Docker for ML Model Deployment: From Dev Chaos to Reproducible Builds

At Indus OS, our ML pipeline touched TensorFlow (Python 2.7, specific commit hash), Android NDK r12b, Bazel 0.3.1, and custom C libraries for the TTS vocoder. If any version drifted, the build broke silently and produced models that crashed on device. Three engineers on the team, three different Ubuntu versions, three different sets of installed libraries. Docker fixed this.

The Dependency Problem

Building our TensorFlow Android library required exact versions of everything. NDK r12b worked. NDK r13 introduced a libc++ change that broke our NEON-optimized matrix multiply. Bazel 0.3.2 changed a flag that affected selective op registration. We lost two days to each of these issues before we started using Docker.

FROM ubuntu:14.04

# Exact versions that produce working builds
ENV NDK_VERSION=r12b
ENV BAZEL_VERSION=0.3.1
ENV TF_COMMIT=a23f5d7

RUN apt-get update && apt-get install -y \
    build-essential git python2.7 python-pip wget unzip openjdk-8-jdk

# Android NDK
RUN wget -q https://dl.google.com/android/repository/android-ndk-${NDK_VERSION}-linux-x86_64.zip \
    && unzip -q android-ndk-${NDK_VERSION}-linux-x86_64.zip -d /opt \
    && rm android-ndk-${NDK_VERSION}-linux-x86_64.zip
ENV ANDROID_NDK_HOME=/opt/android-ndk-${NDK_VERSION}

# Bazel
RUN wget -q https://github.com/bazelbuild/bazel/releases/download/${BAZEL_VERSION}/bazel-${BAZEL_VERSION}-installer-linux-x86_64.sh \
    && chmod +x bazel-${BAZEL_VERSION}-installer-linux-x86_64.sh \
    && ./bazel-${BAZEL_VERSION}-installer-linux-x86_64.sh

# TensorFlow at exact commit
RUN git clone https://github.com/tensorflow/tensorflow.git /tf \
    && cd /tf && git checkout ${TF_COMMIT}

WORKDIR /tf

Images, Containers, and Volumes for Model Files

The key concepts that mattered for us:

An image is a frozen snapshot of the build environment. We built it once and pushed it to our private registry. Every engineer and the CI server pulled the same image. No more “works on my machine.”
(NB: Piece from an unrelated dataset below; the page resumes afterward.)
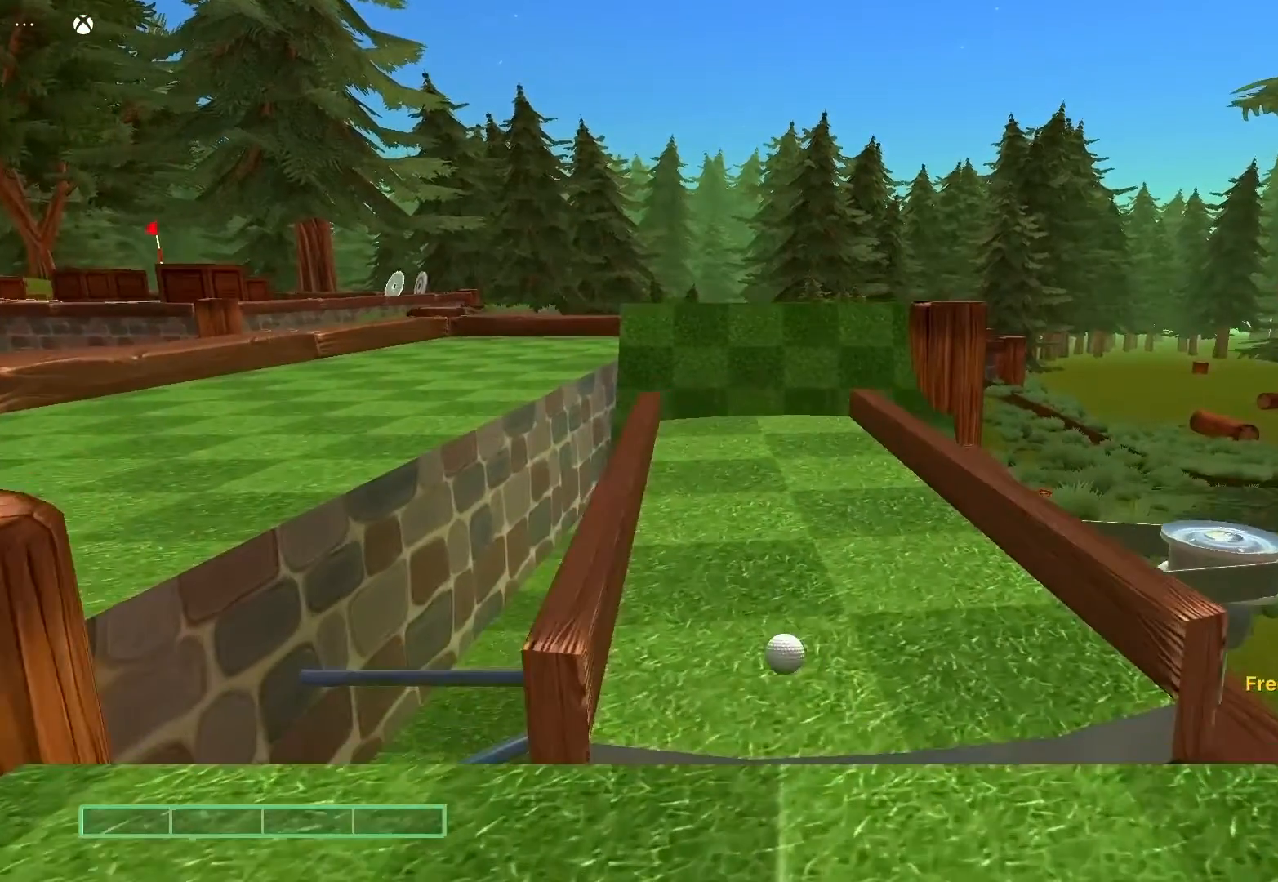
{"buttons": [], "left_stick": "center", "right_stick": "center", "events": []}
A container is a running instance of that image. We ran builds inside containers and extracted the output artifacts.

Volumes let us mount model weight files and training data without baking them into the image. Models changed daily. The build environment changed maybe once a month.

# Build the TF Android library inside the container
docker run --rm \
  -v $(pwd)/models:/models \
  -v $(pwd)/output:/output \
  indus-ml-build:latest \
  bash -c "cd /tf && bazel build -c opt \
    --copt='-DSELECTIVE_REGISTRATION' \
    //tensorflow/contrib/android:libtensorflow_inference.so \
    && cp bazel-bin/tensorflow/contrib/android/*.so /output/"

CI/CD for the ML Pipeline

Before Docker, our “CI” was someone running the build on their laptop and copying the .so file to a shared drive. With Docker, we set up a proper pipeline:

Train model in Python container, export frozen graph
Quantize and optimize in TF tools container
Build Android .so with NDK container
Run on-device tests via ADB from the same container

#!/bin/bash
# build_pipeline.sh

# Step 1: Freeze and quantize model
docker run --rm -v $(pwd):/work indus-ml-train:latest \
  python /work/scripts/freeze_and_quantize.py \
    --input_model /work/checkpoints/latest \
    --output /work/artifacts/quantized_model.pb

# Step 2: Build Android library with model baked in
docker run --rm -v $(pwd):/work indus-ndk-build:latest \
  ndk-build -C /work/android_app APP_ABI=armeabi-v7a

echo "Build artifacts in ./artifacts/"

Each step used a different image with only the tools it needed. The train image had Python and TF. The NDK image had the Android toolchain. No cross-contamination.

What Worked and What Didn’t

Docker eliminated environment drift completely. Build times went from “2 hours plus debugging” to “45 minutes, deterministic.” New engineers could build on day one instead of spending a week setting up their environment.

What didn’t work: Docker on macOS was painfully slow for our builds because of the filesystem virtualization layer. We moved CI to a Linux server and kept macOS only for development. Also, the Docker images were large (2.5GB for the full TF build environment). We considered splitting the Dockerfile into separate build and runtime images, but the complexity was not worth it for our small team. Storage was cheap. Engineer time was not.